The CH32V002 is a low-end 32-bit RISC-V microcontroller by WCH. Its core supports the RV32EC instruction set, meaning it has 16 registers and supports a set of 16-bit compressed instructions (in addition to the base ISA’s 32-bit instructions). The compressed instructions are aliases of common 32-bit instructions, allowing them to be substituted in to reduce code size. As a result of the reduced bits, they have a tendency to only accept a limited range of registers as sources or destinations (s0-1, a0-5), or a more limited range of immediates, or both. They are an interesting set of instructions to try and fit code into!

I set myself the goal to toggle PA1 at approximately 1 Hz by any means necessary with any other side effects allowed. I found introducing side effects only started to be necessary below the 50 to 60 byte mark.

This program can be assembled using Bronzebeard.

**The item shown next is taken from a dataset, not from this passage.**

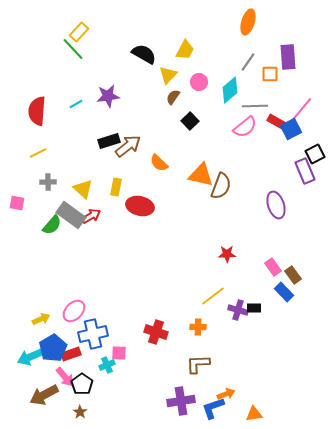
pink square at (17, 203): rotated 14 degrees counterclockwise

Initial attempt, 36 bytes:

RCC_BASE = 0x40021000
RCC_PB2PCENR_OFFSET = 24
GPIOA_BASE = 0x40010800
GPIOA_BASE_SHIFTED = (0x40010800 << 1)
GPIOA_CFGLR_OFFSET = 0
GPIOA_BSHR_OFFSET = 16
GPIOA_BCR_OFFSET = 20

init:
	# By default SYSCLK is 24 MHz
	# Enable GPIOA clock (and GPIOC, and write to RO reserved bit as side effect)
	# Side effects are due to abusing the constant in a0 and using it for 3 different things
	lui	a5, %hi(RCC_BASE) 		# equivalent to li a5, RCC_BASE
	c.li 	a0, 0x16
	c.sw	a0, RCC_PB2PCENR_OFFSET(a5)

	# Put PA1 into push-pull output (and modify PA0 mode as side effect)
	# these two instructions save 2 bytes compared to naive "li a5, GPIOA_BASE"
	lui	a5, %hi(GPIOA_BASE_SHIFTED)
	c.srli 	a5, 1
	c.sw	a0, GPIOA_CFGLR_OFFSET(a5)

	# Toggle PA1 (and two other pins as side effect) at roughly 1 Hz
main_loop:
	c.sw	a0, GPIOA_BSHR_OFFSET(a5)
	c.jal 	busy_wait
	# it is odd to me that the chip has both set/reset and reset-only control registers,
	# but it does allow us to do this
	c.sw 	a0, GPIOA_BCR_OFFSET(a5)
	c.jal 	busy_wait
	c.j 	main_loop

busy_wait:
	# use the address 0x40010800 as the cycle count
	# 500 ms @ 24 MHz = 12 million cycles
	# would have guessed 2 cycles per loop iteration, so loop needs about 6 million iterations
	# 0x40010800 >> 7 gives us 8 million
	# but in practice this takes like 8 times longer than expected, so bump to >> 10
	# (flash fetch and branching being slow?)
	c.mv 	a3, a5
	c.srli 	a3, 10
busy_wait_1:
	c.addi 	a3, -1
	c.bnez 	a3, busy_wait_1
	c.jr 	ra

I realised it’s possible to get a nice round 32 bytes if the loop toggles instead of doing a separate set and reset, since then you can inline the busy wait:

# Blinky for the CH32V002 (PA1, approx. 1 Hz) in 32 bytes

RCC_BASE = 0x40021000
RCC_PB2PCENR_OFFSET = 24
GPIOA_BASE = 0x40010800
GPIOA_BASE_SHIFTED = (0x40010800 << 1)
GPIOA_CFGLR_OFFSET = 0
GPIOA_OUTDR_OFFSET = 12

init:
	lui	a5, %hi(RCC_BASE)
	c.li 	a0, 0x16
	c.sw	a0, RCC_PB2PCENR_OFFSET(a5)
	lui	a5, %hi(GPIOA_BASE_SHIFTED)
	c.srli 	a5, 1
	c.sw	a0, GPIOA_CFGLR_OFFSET(a5)
	c.li 	a1, 0x2
main_loop:
	c.xor 	a0, a1
	c.sw	a0, GPIOA_OUTDR_OFFSET(a5)
	c.mv 	a3, a5
	c.srli 	a3, 10
busy_wait:
	c.addi 	a3, -1
	c.bnez 	a3, busy_wait
	c.j 	main_loop

Artful Bytes gets their blinky down to 48 bytes, but they’re targeting a different chip and ISA, so it’s not quite fair.